Release pipelines should be boring

Release automation tends to get written in a hopeful mood. One pull request merges, one job runs, one tag gets created, everything lands cleanly. You assume only one thing happens at a time. The assumption isn't deliberate. It's just how you think when you're writing the happy path.

The trouble is that the happy path is a special case. As soon as a repository has busy automated dependency updates, several pull requests can merge within minutes of each other, and each merge fires its own release job. The jobs start from roughly the same point and then race each other to write back. We had a shared GitHub Actions template running releases across a set of repositories, and it turned out to be hiding three separate race conditions, each at a different stage of the same job.

Two jobs creating the same tag

The first race is at tag creation. Two jobs start at almost the same moment, both read the current version, both compute the next one, and both try to create the same version tag. One wins. The other fails with a tag conflict.

The fix is a concurrency group on the workflow. GitHub Actions supports this natively: you name a group, and a run that would join it while another is in flight either waits or gets cancelled. For releases you want it to wait. You're serialising, not skipping.

concurrency:
  group: release-${{ github.ref }}
  cancel-in-progress: false

With that in place, two release jobs in the same repo queue instead of colliding. The second runs cleanly once the first is done.

Two jobs pushing to the same branch

Serialising tag creation doesn't cover the last step: pushing the version-bump commit back to the branch. A job checks out the repo, bumps the version, commits, and pushes. If another job pushed in the gap between checkout and push, the working copy is now a commit behind, and git correctly refuses the non-fast-forward push.

There are two halves to fixing this. The first is to sync with the remote at the last possible moment before writing, so the bump lands on a current view of the branch:

- name: Sync with remote before versioning
  run: git pull --rebase origin ${{ github.ref_name }}

- name: Bump version
  run: npm version patch --no-git-tag-version

The ordering matters. Pull and rebase before the bump, so you're rebasing onto current remote state rather than dragging your version commit over changes that might conflict with it.

The second half is to make the push itself resilient. Even with a pre-push sync, two jobs can reach the push inside the same narrow window. So the push step retries: on a non-fast-forward rejection it pulls, rebases the bump onto the new tip, and tries again, bounded so it fails loudly instead of looping forever.

- name: Push Changes
  run: |
    for attempt in 1 2 3; do
      if git push origin HEAD:${{ github.ref_name }}; then
        break
      fi
      if [ $attempt -lt 3 ]; then
        echo "Push failed, pulling and retrying..."
        git pull --rebase origin ${{ github.ref_name }}
      else
        echo "Push failed after $attempt attempts"
        exit 1
      fi
    done

Note that you recover after a failed attempt rather than pulling before every one. Failing first and then recovering avoids unnecessary work, and it avoids a window where a pre-emptive pull could rebase onto a conflicting state.
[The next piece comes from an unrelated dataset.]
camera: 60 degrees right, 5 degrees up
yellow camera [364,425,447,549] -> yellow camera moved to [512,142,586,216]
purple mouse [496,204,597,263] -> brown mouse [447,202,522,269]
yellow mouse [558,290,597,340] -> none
Cleaning up after a race that already happened

By the time the fixes land, a race can already have left a mess. A job writes a version-bump commit locally but fails to push it, so the version recorded in the package manifest is a step ahead of the tags actually published. Recovering means going through the CI logs to find the run that partially completed, working out what it left behind, and replaying that specific bump cleanly against the current branch. The archaeology takes longer than the fix.

That's the real cost of partial failures in automation. The failure itself is cheap. Reconstructing the state it leaves behind is what costs you. So you make release steps idempotent where you can: a step that's safe to re-run without doubling its effects turns a tense recovery into a re-run.
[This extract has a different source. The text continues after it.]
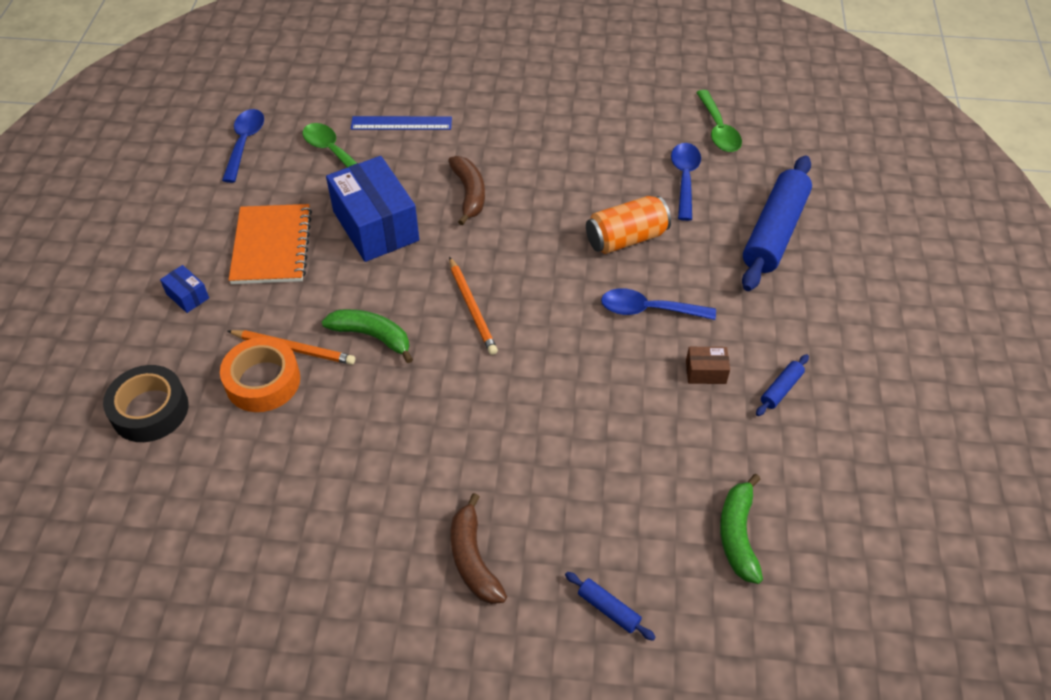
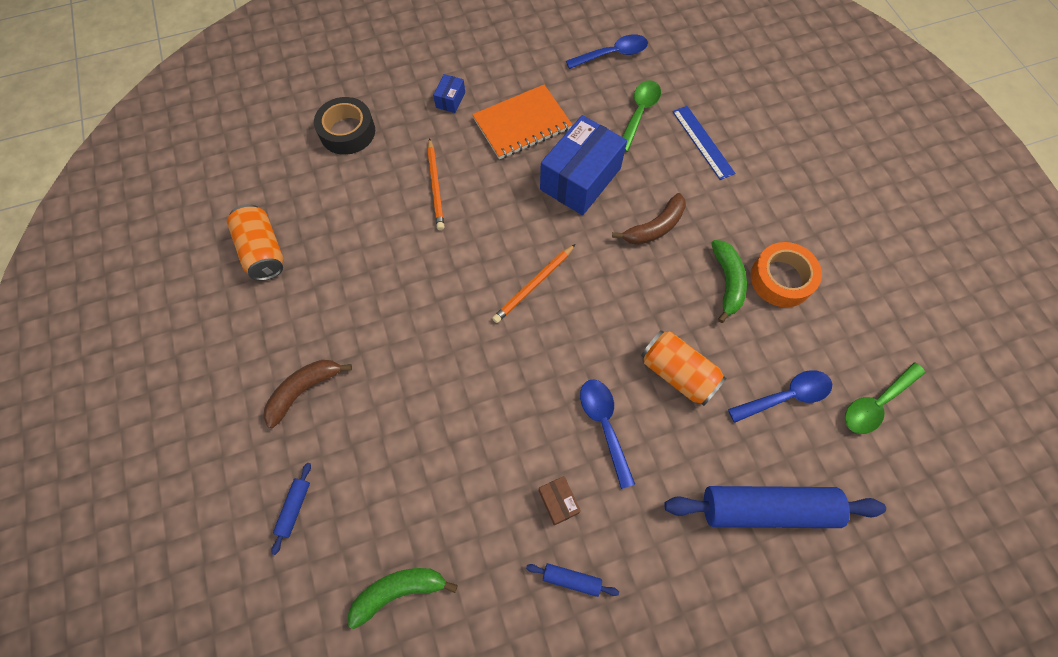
camera: 65 degrees right, 15 degrees up
orange tape [220,337,300,412] -> orange tape moved to [750,242,822,307]
green banana [322,309,413,363] -> green banana moved to [711,240,747,323]
none -> orange can [227,204,284,281]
Why a flaky pipeline is worse than it looks

A release job that fails about half the time sits in an awkward blind spot. It's not bad enough to block anyone. You retry, it passes, you move on. The workaround is cheaper than the fix, so the failure gets normalised, and people stop reading it as a signal and start treating it as weather.
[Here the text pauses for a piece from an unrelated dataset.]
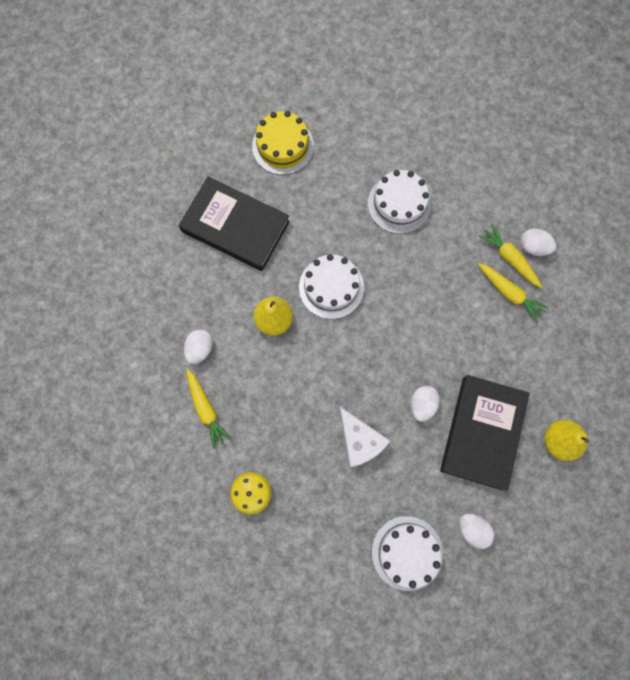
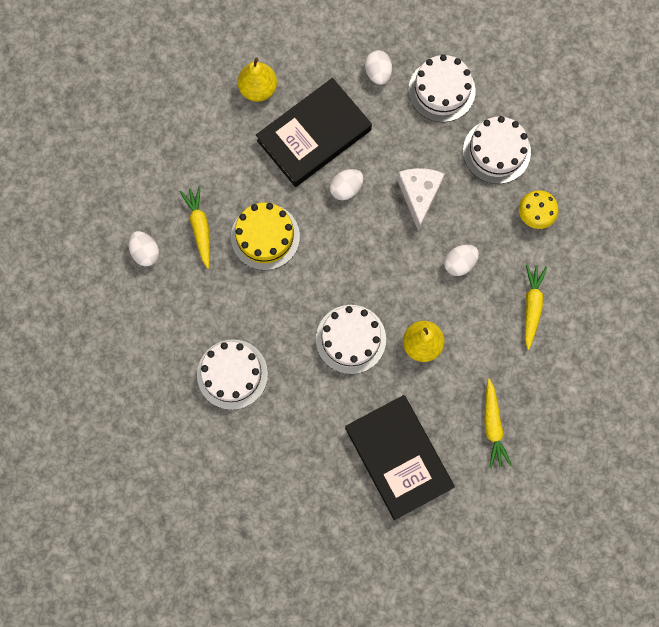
camera: 145 degrees left, 0 degrees up
white egg [184,329,213,364] -> white egg moved to [444,245,479,276]
yellow cake [252,111,314,175] -> yellow cake moved to [231,203,300,270]
yellow carrot [479,224,542,288] -> yellow carrot moved to [484,379,511,468]
none -> white cake [463,116,531,184]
The cumulative cost is real, and it isn't only the wasted retries. An unreliable pipeline changes how people work. If every release risks a babysitting session, the rational move is to batch changes up, which is the opposite of the small, frequent pull requests that make review easier and rollbacks cheaper. A pipeline that runs quietly on every merge takes that disincentive away, and goes back to being something nobody has to think about.

Doing this in a shared template multiplies the payoff. The fixes land once, and every repository that inherits the template gets them without anyone rediscovering the problem repo by repo, one retry button at a time.